Input data:
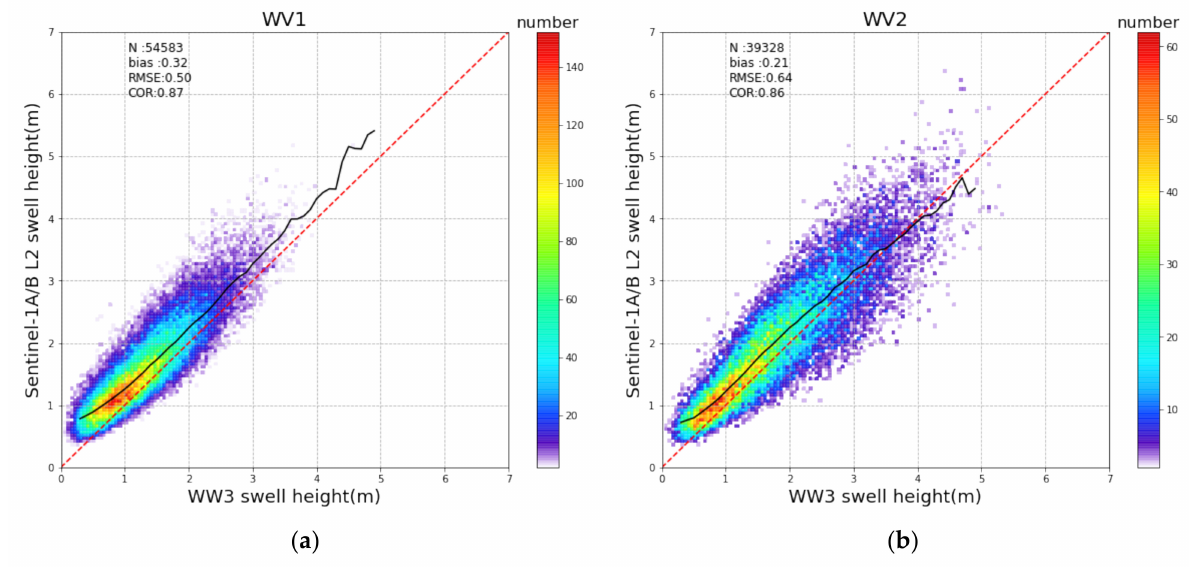
Figure 12. As in Figure 11, but for match-ups of WW3-2. ( a ) The results with the S-1A/B data in WV1 and ( b ) WV2.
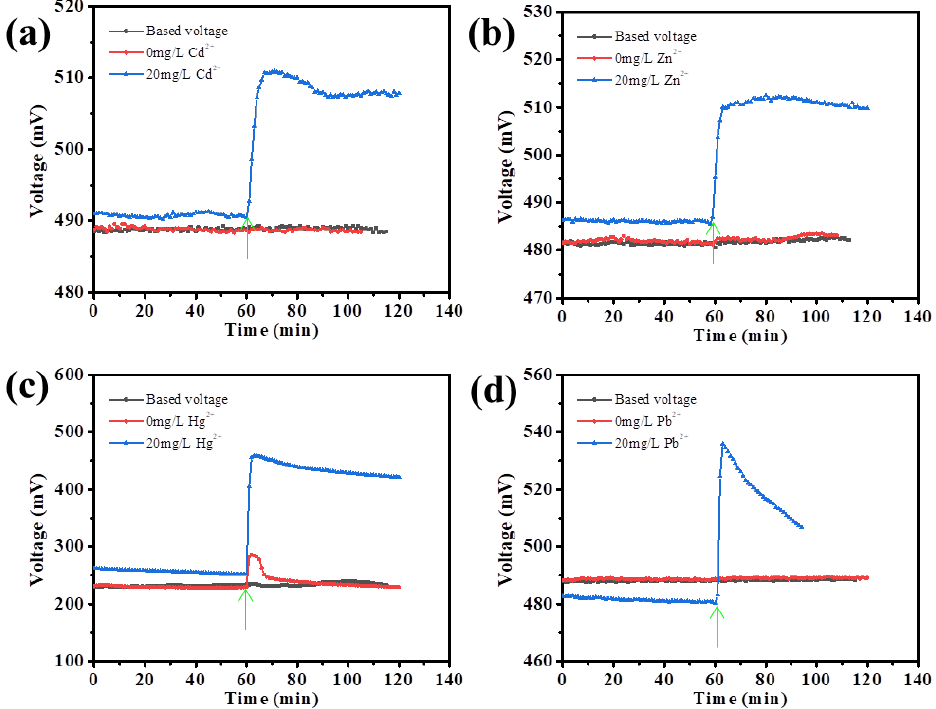
Figure 3. The response of the SMFC voltage output to the addition of Cd 2+ ( a ), Zn 2+ ( b ), Hg 2+ ( c ), or Pb 2+ ( d ). The green arrow indicates the injection of the heavy metal ions.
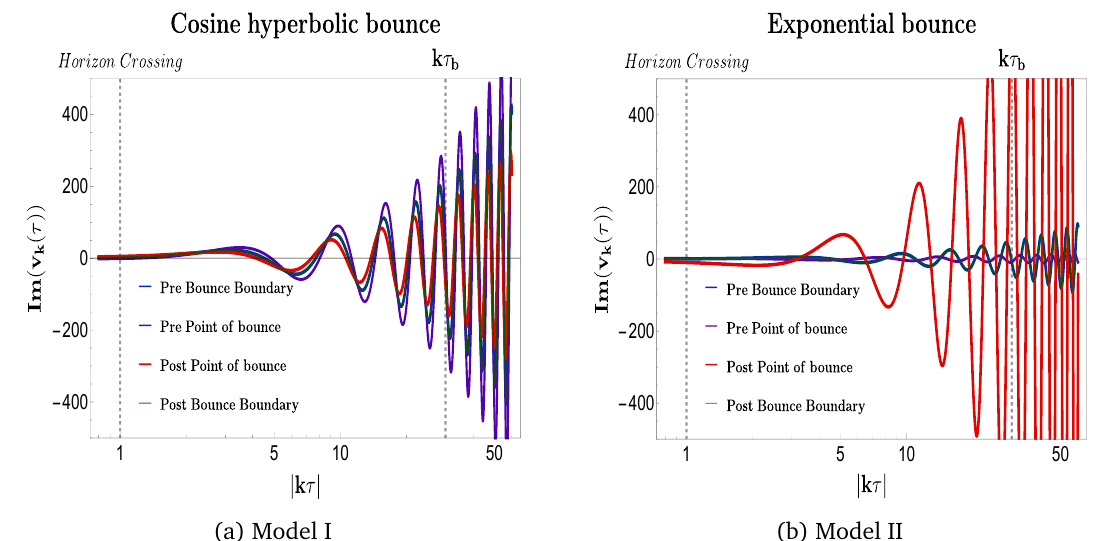
Figure 8: The imaginary part of v for the Cosine hyperbolic and the exponential k bounce has been plotted. We can see the behaviour of v in the sub-horizon region k | k τ | (cid:29) 1. Around the Horizon crossing, the Im ( v ) starts off positive for the Cosine k hyperbolic bounce, whereas it starts off negative for the exponential bounce. Far from the horizon crossing, the behaviour of both the models are almost identical. It slowly starts rising before becoming highly oscillatory with increasing amplitude and ≈ 30. The field variables in all frequency as they approach the point of bounce k τ b regions behave almost similarly. However a noticeable difference between the two models lies in the fact that the amplitude of the field variable for a particular region is in contrast for both the models. If the amplitude is maximum for a particular region for model-I, then it is minimum for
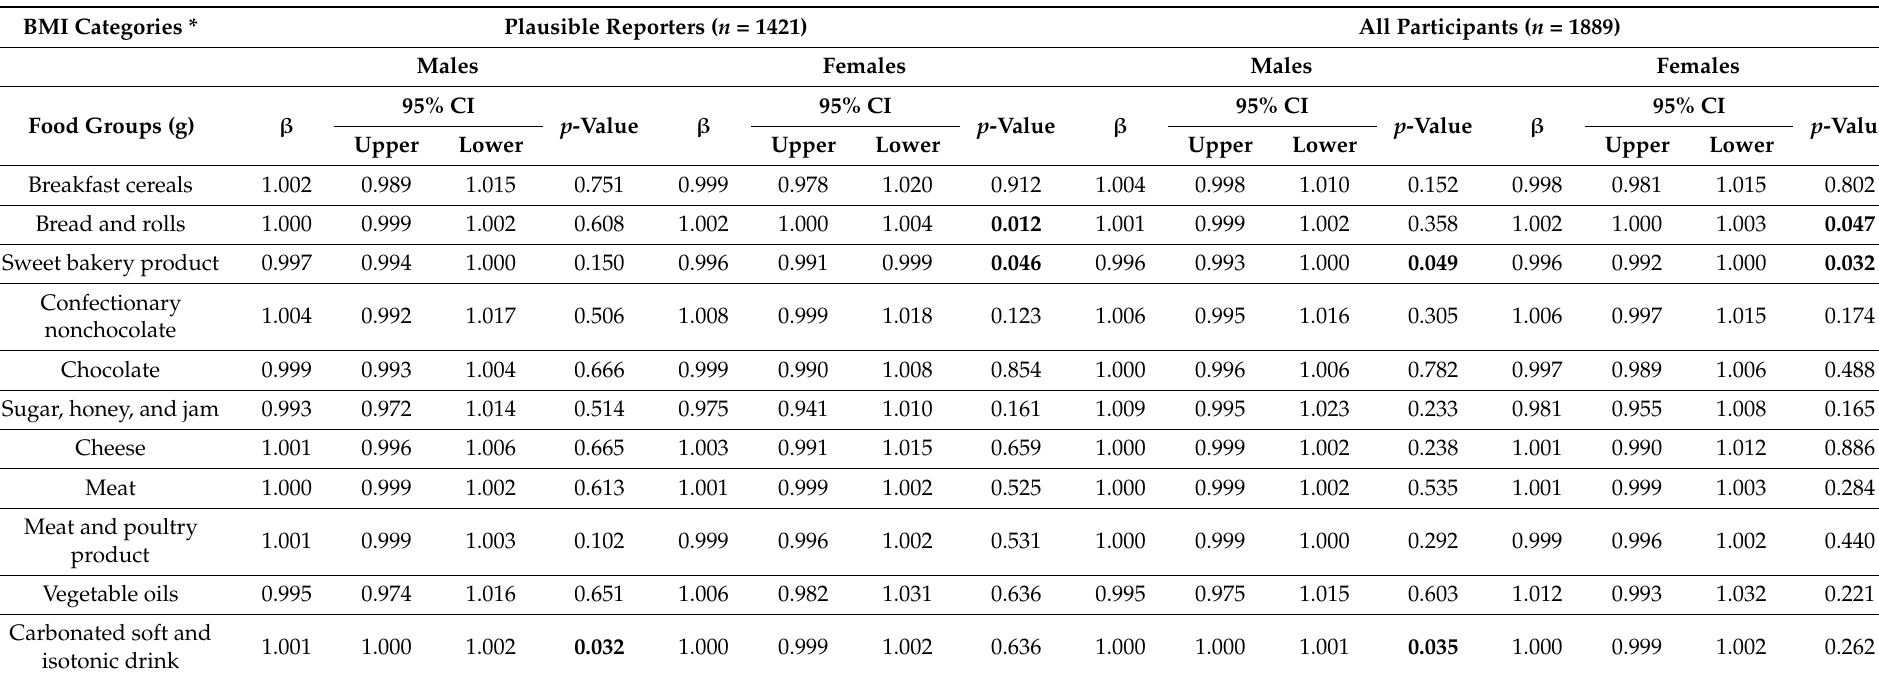
Table 5. Ordinal logistic regression model, the association between BMI categories and ED food portion groups between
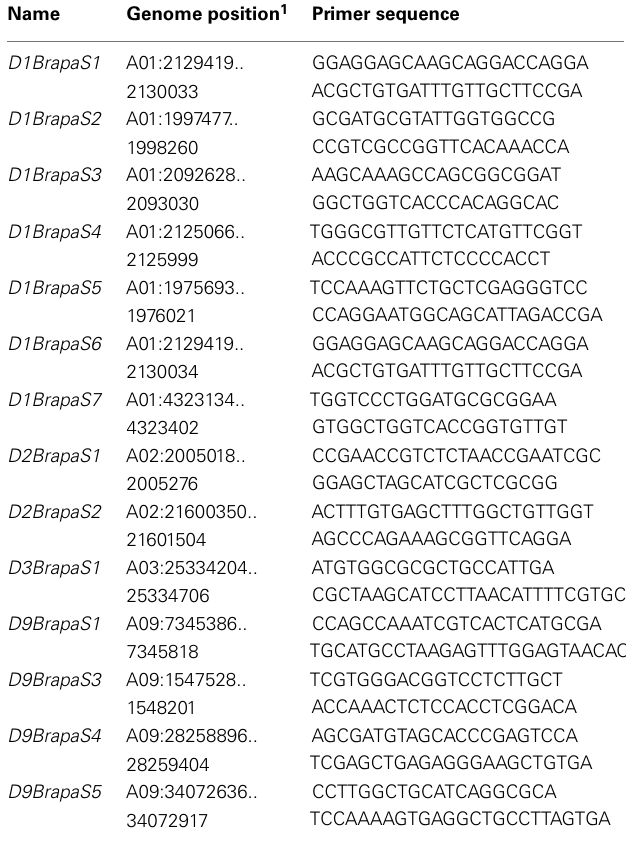
Table 1 |Variable number tandem repeat-type markers for rapid cycling Brassica rapa.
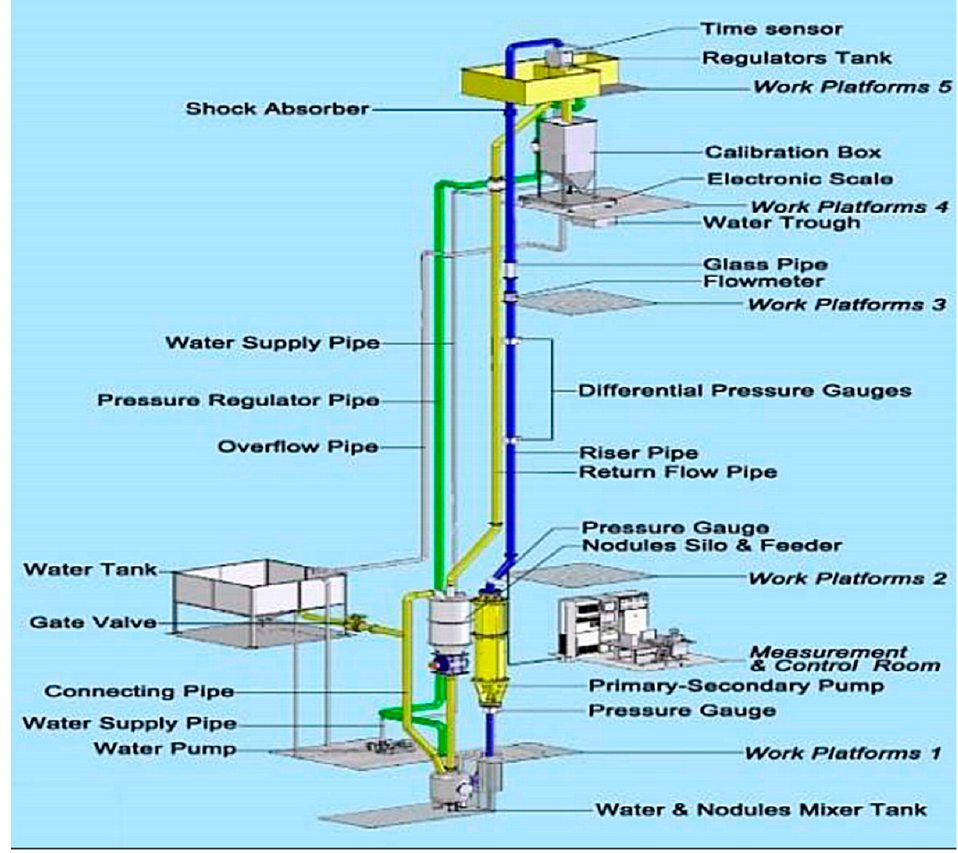
Figure 2. Schematic of the mining pump test system.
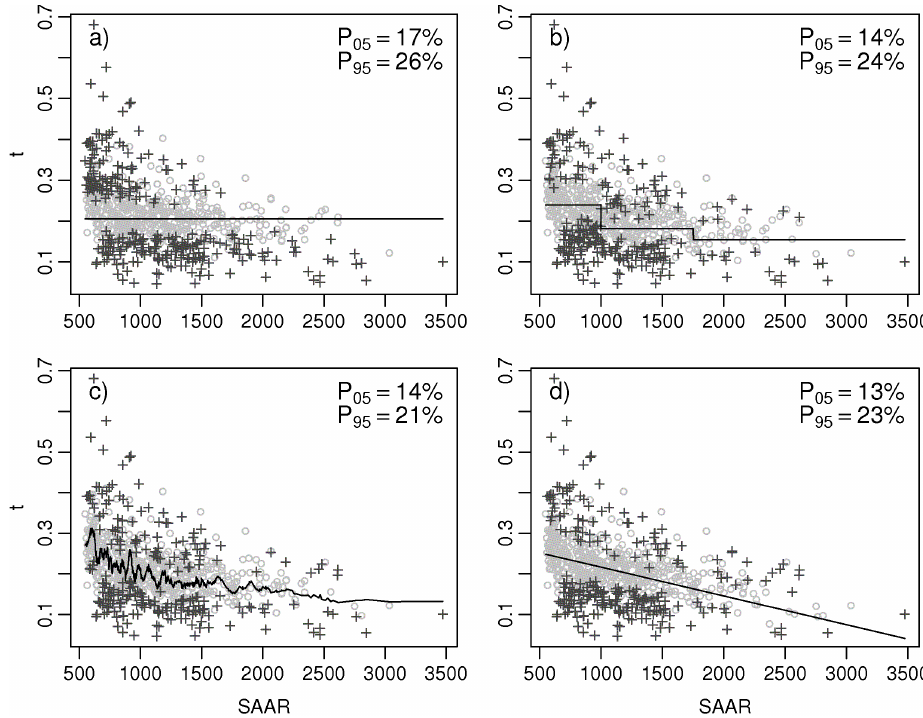
Fig. 7. Sample L-CV t versus mean annual precipitation SAAR in UK (data from the Flood Estimation Handbook, Robson and Reed, 1999). The black continuous line is the modeled regional value t R ; grey circles ( ◦ ) are sites for which the modeled t R is inside the 90% confidence interval for τ , when assuming the log-Student t sampling distribution of Eq. (14) and applying the corrections of Eqs. (16) and (17); black crosses (+) are sites for which it is outside of it. Four models are considered: (a) one unique region where t R = ¯ t ; (b) three regions with different SAAR; (c) regions obtained with a simplified ROI approach; (d) linear regression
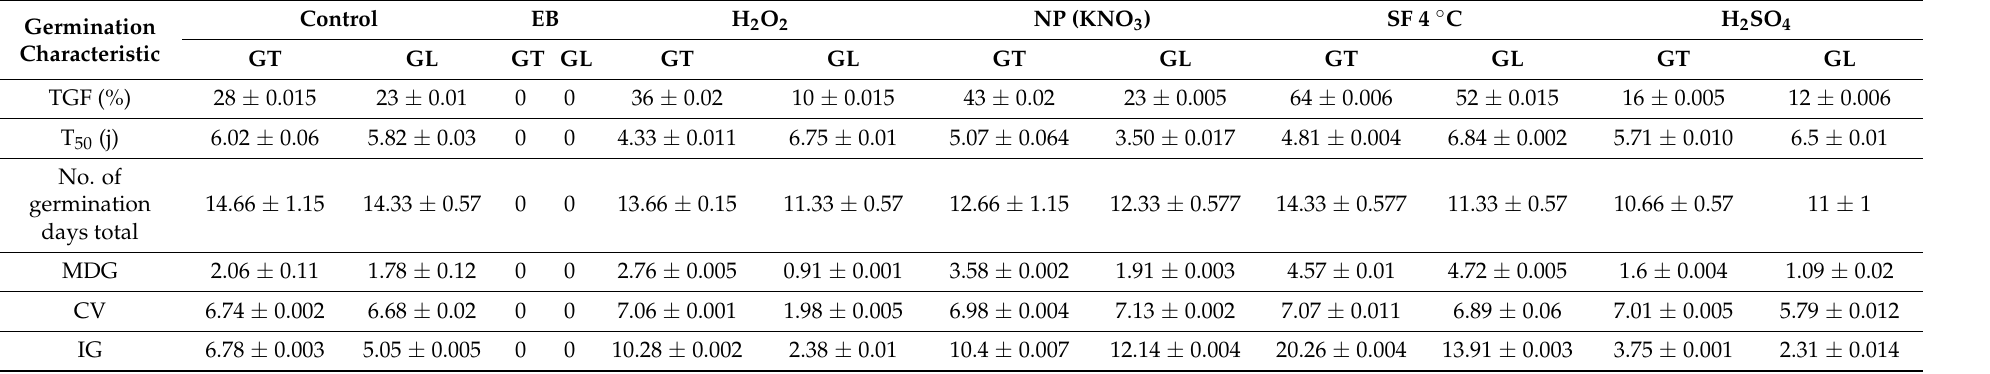
Table 6. Averages of the main germination parameters of A.P var. depressus seeds (GL: peripheral seeds; GT: central seeds) in soil, according to the different pre-treatments (EB: boiling water, H 2 O 2 oxygenated water, NP: potassium nitrate; SF 4 ◦ C: cold scarification 4 ◦ C; H 2 SO 4 : sulphuric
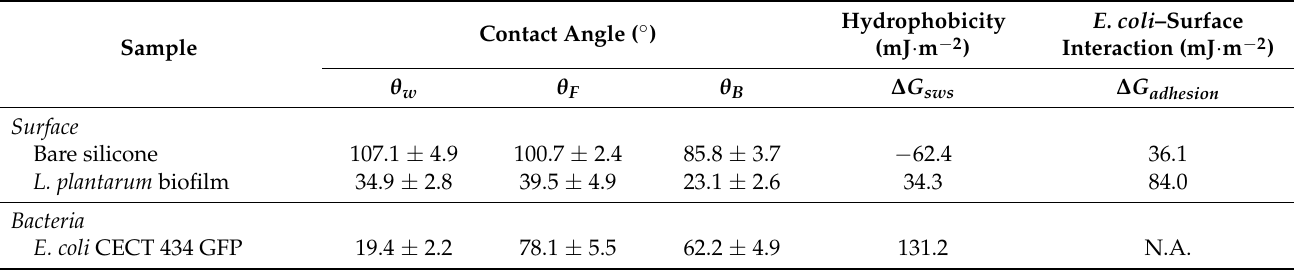
Table 1. Contact angles with the three reference liquids (water, formamide, and α -bromonaphthalene), surface and bacteria hydrophobicity, and energy of E. coli –surface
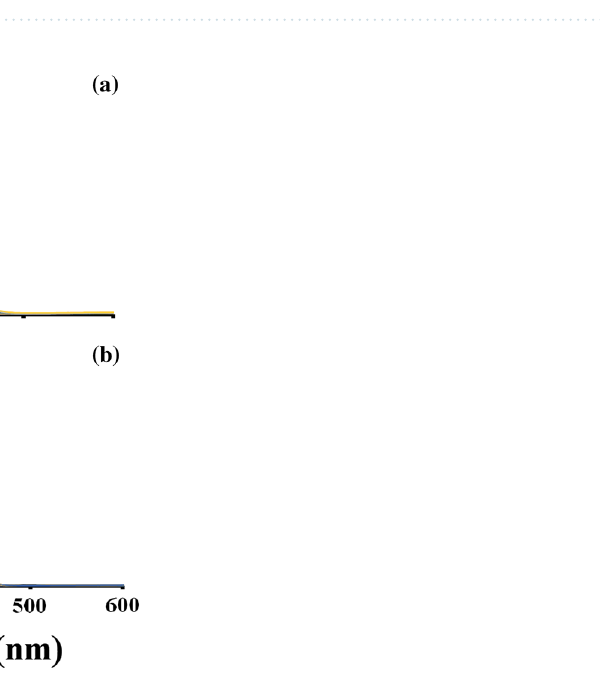
Figure 2. Changes in UV–vis absorption of 1–6 (5 × 10 −5 M) upon addition of 30 equiv. of different tetra- butylammonium salts of anions in CH 3 CN solution as shown in ( a–f )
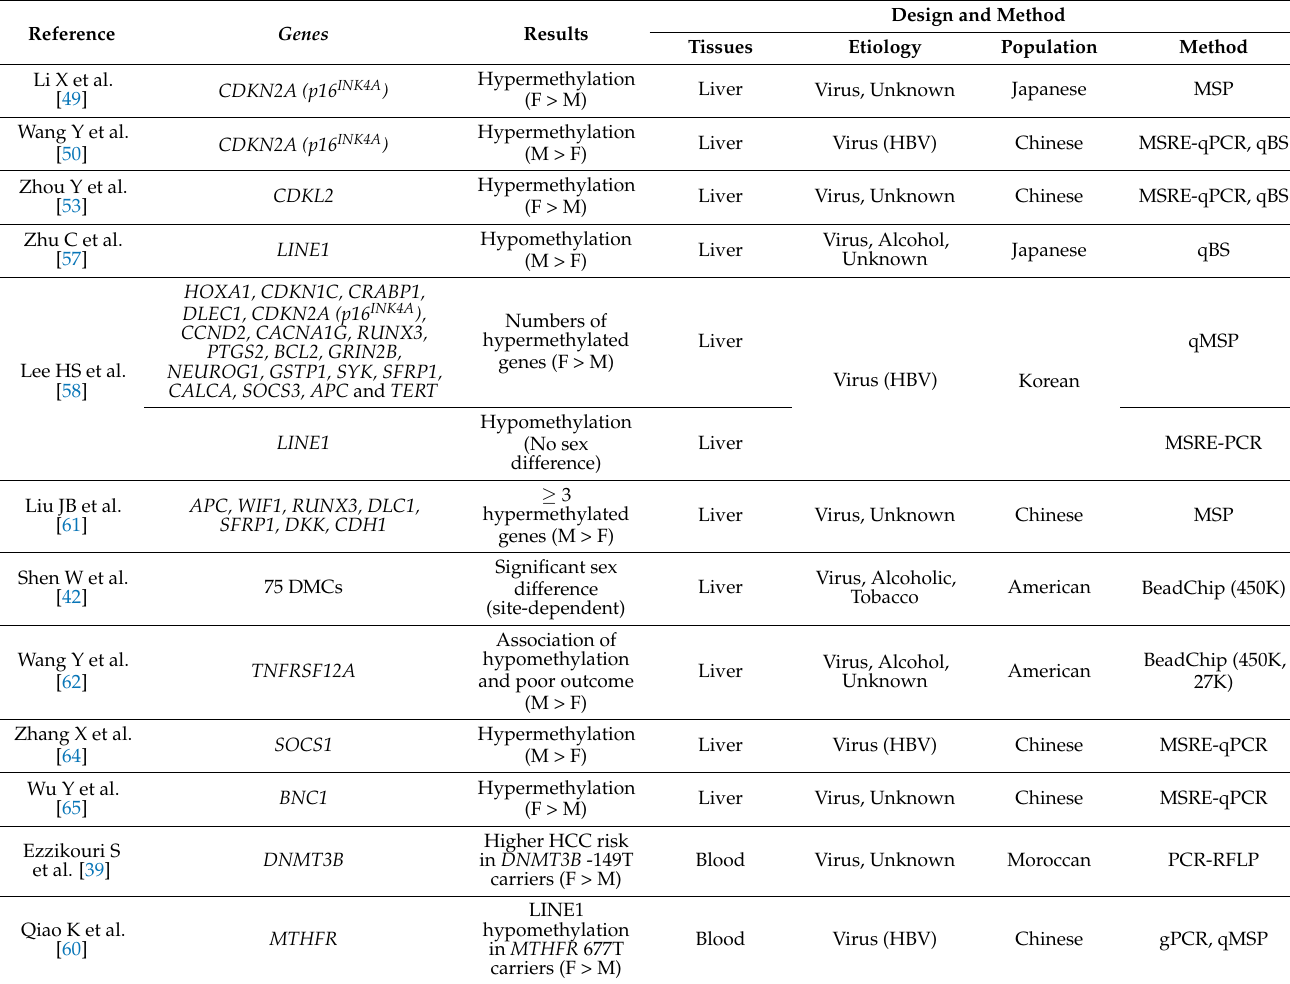
Table 2. Genes or genomic loci showing sex-related differential methylation in hepatocellular carcinoma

What you will do: While skipping the pictures, transcribe the data above from the line showing "Table 1. Contact" through the line showing "Figure 2. Changes", exactly and with both ends.

Answer area:
Table 1. Contact angles with the three reference liquids (water, formamide, and α -bromonaphthalene), surface and bacteria hydrophobicity, and energy of E. coli –surface
Figure 2. Changes in UV–vis absorption of 1–6 (5 × 10 −5 M) upon addition of 30 equiv. of different tetra- butylammonium salts of anions in CH 3 CN solution as shown in ( a–f )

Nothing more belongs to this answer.